As well as numerical aperture (which I’ll cover in a future blog post), the other pieces of information found etched into the barrel of an objective lens include the magnification and the optical correction. There are many different types of corrections/objectives available, but I’ll explain the four most common ones you are likely to use and encounter. As with the eyepieces, objectives can look very simple- a metal tube with a lens at either end, whereas, in reality, these are made up from a (sometimes) complex series of lenses which are designed to complement each other and offer corrections due to the optical aberrations.
The ‘Achromatic’ objectives (abbreviated as ‘Achro’ or ‘Achromat’ on the body of the objective) are the most widely used in microscopy. The correction in these objectives is for an optical phenomenon known as ‘axial chromatic aberration’. This phenomenon occurs as white light passes through a convex lens. As it does so, this results in the splitting of the white light into the component wavelengths of green, blue and red. In optical terms, this split produces coloured fringes around the edge of the image and also causes the viewed image to be blurred. In the achromatic objectives the corrections bring the blue and red wavelengths to approximately the same focal point as the green wavelength.
The next stage of correction comes with the ‘Plan-Achromatic’ objectives (abbreviated as either ‘Achroplan’ or ‘Plan Achromat’ on the objective). In addition to the correction found in achromatic objectives, the plan-achromatic objectives are corrected for a natural phenomenon known as ‘field curvature’. This anomaly arises when light passes through a curved lens. If using an objective which is not corrected for field curvature, then you would only be able to focus clearly on the edges of the field of view, or the centre of the field of view, but not uniform focus across the whole sample.
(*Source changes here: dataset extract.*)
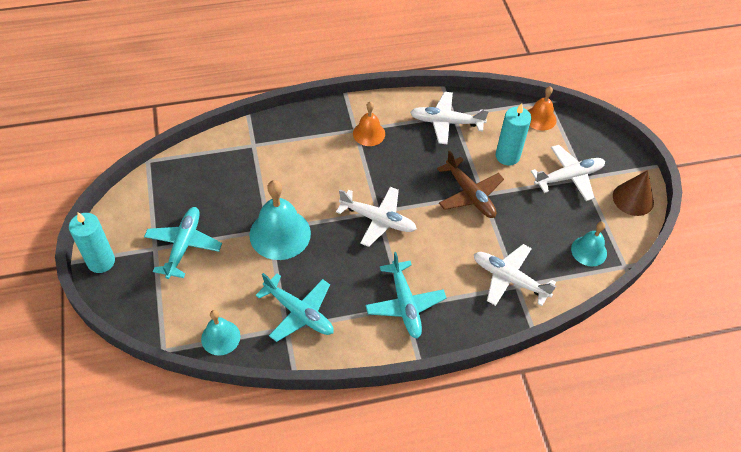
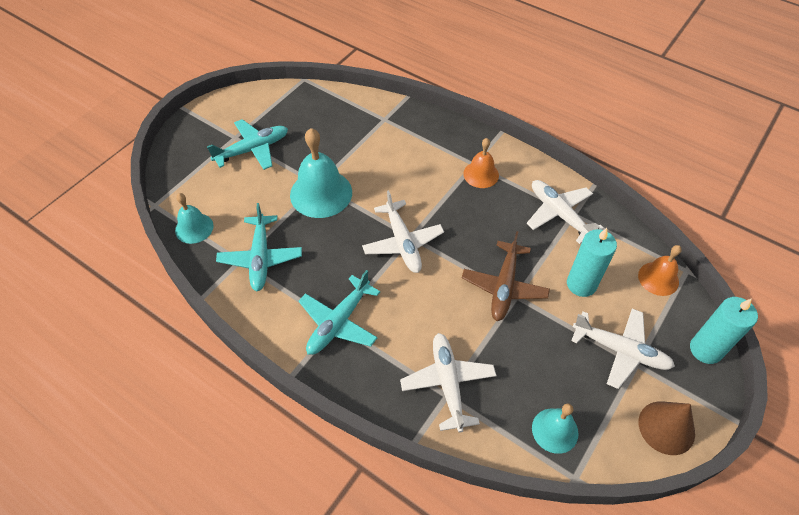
camera: 50 degrees right, 0 degrees up
turquoise candle [69,212,115,273] -> turquoise candle moved to [690,297,758,364]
For routine microscopy, such as checking staining, this isn’t such a problem. Nevertheless, if you would like to capture images to be used for presentations and publications, then a plan-achromatic lens is needed.
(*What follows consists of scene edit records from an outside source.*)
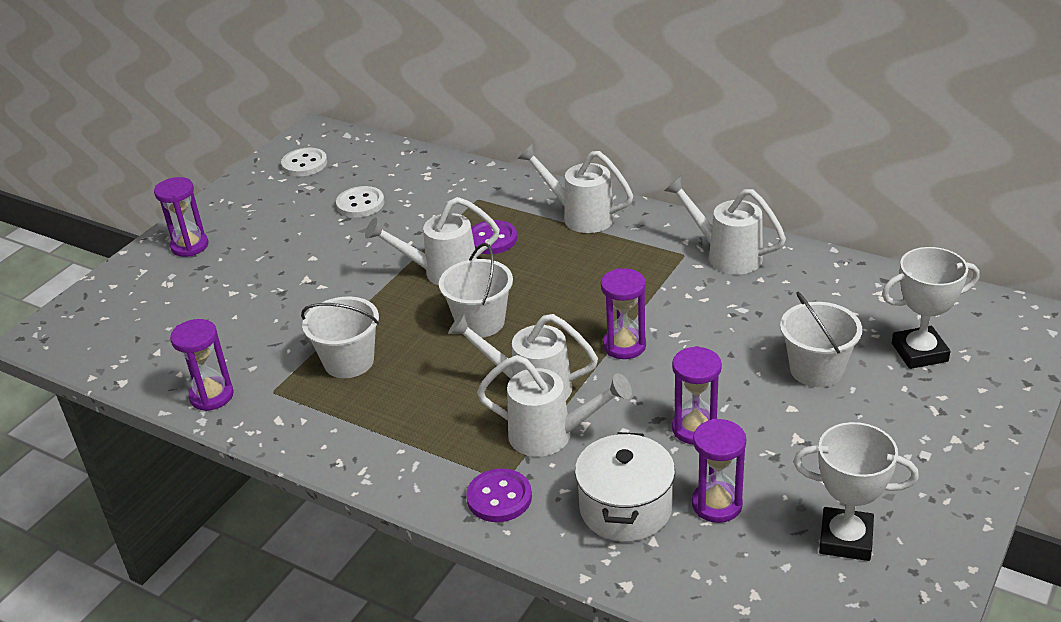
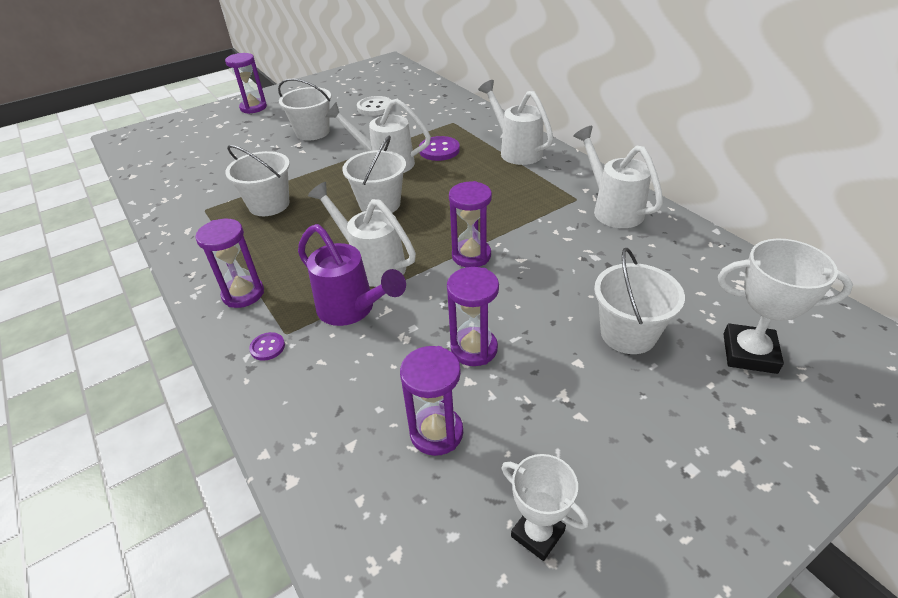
camera: 25 degrees right, 5 degrees up
purple hourglass [170,319,234,411] -> purple hourglass moved to [195,219,264,308]
white button [281,148,327,176] -> none
purple button [466,469,532,522] -> purple button [249,332,285,361], size x0.56
white watering can [477,355,632,457] -> purple watering can [298,224,406,326]
white pot [575,432,675,542] -> none
white trophy [793,422,919,561] -> white trophy [502,454,589,561], size x0.67
none -> white bucket [278,78,331,140]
Another anomaly which occurs when light is focussed through a curved lens is that of ‘spherical aberration’. This is a similar phenomenon to field curvature- due to the curving of the lens, the resultant parallel light waves which pass through are not focussed on a single point and are instead spread along the horizontal axis. This is where the ‘Semi-Apochromatic, or ‘Fluorite’ objectives come in (abbreviated as ‘Fluor’, ‘Fluar’ or ‘Fl’ on the objective barrel. The name ‘fluorite’ derives from a time when such lenses were made from the calcium fluoride mineral of the same name. This mineral is commercially known as ‘fluorspar’ and although still found in the manufacture of some semi-apochromatic lenses, many are now made from synthetic materials. Semi-apochromatic objectives are corrected for one or two component colours. You may also see the abbreviations ‘Plan FL’ or ‘Plan Fluor’ on the sides of objectives. As well as the correction for spherical aberration, these lenses are also corrected for field curvature.
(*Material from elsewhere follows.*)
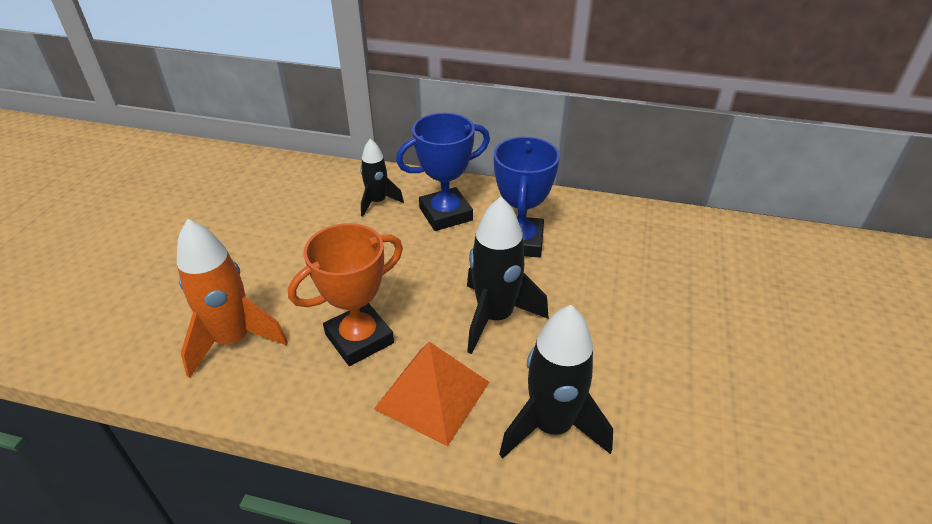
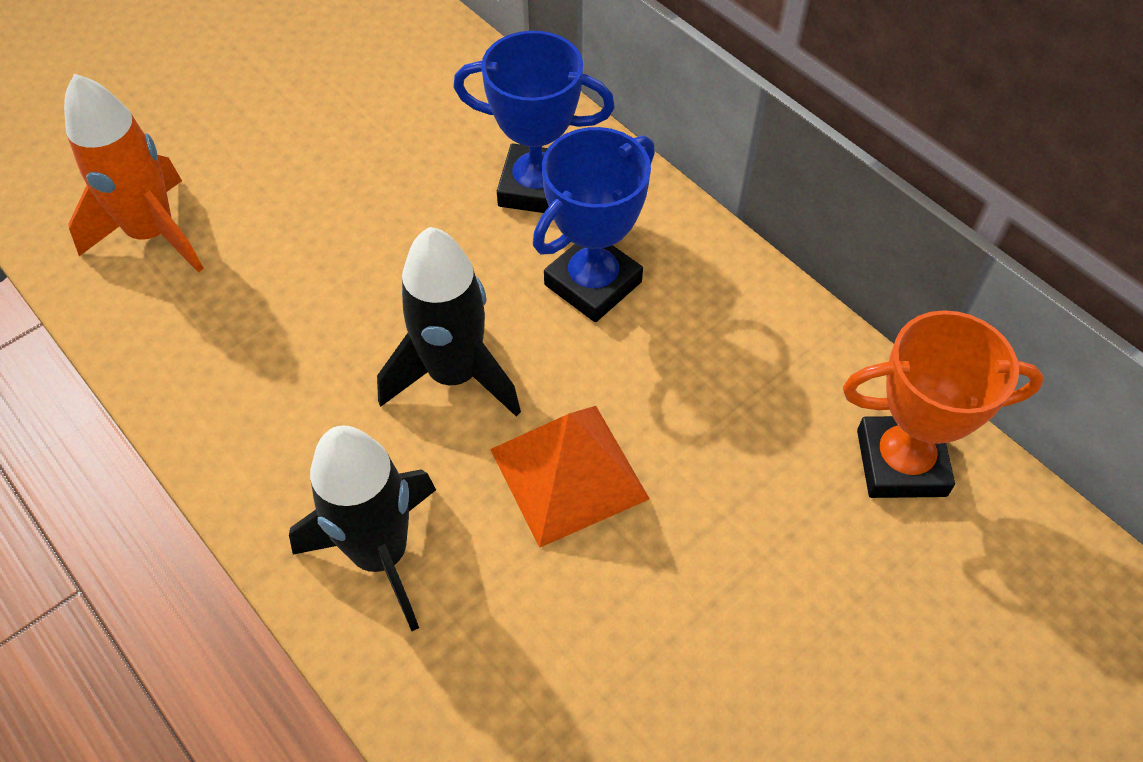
camera: 35 degrees right, 15 degrees up
orange trophy [288,223,403,366] -> orange trophy moved to [843,310,1044,498]
black rocket [360,139,404,217] -> none
orange pyramid [374,342,489,446] -> orange pyramid moved to [490,406,650,548]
The utmost level of correction (and indeed, expense) which you are likely to encounter and use comes in the ‘Apochromatic’ objectives (abbreviated as ‘Plan Apochromat’ or ‘Plan Apo’ on the barrel). The ‘plan’ part of the name means they are usually corrected for field curvature. They are also spherically corrected for up to three wavelengths. Furthermore, the apochromatic correction means they are chromatically corrected for the three component wavelengths (red, green and blue) and as a result, these three wavelengths will be focussed to the same focal point.
Author: Martin Wilson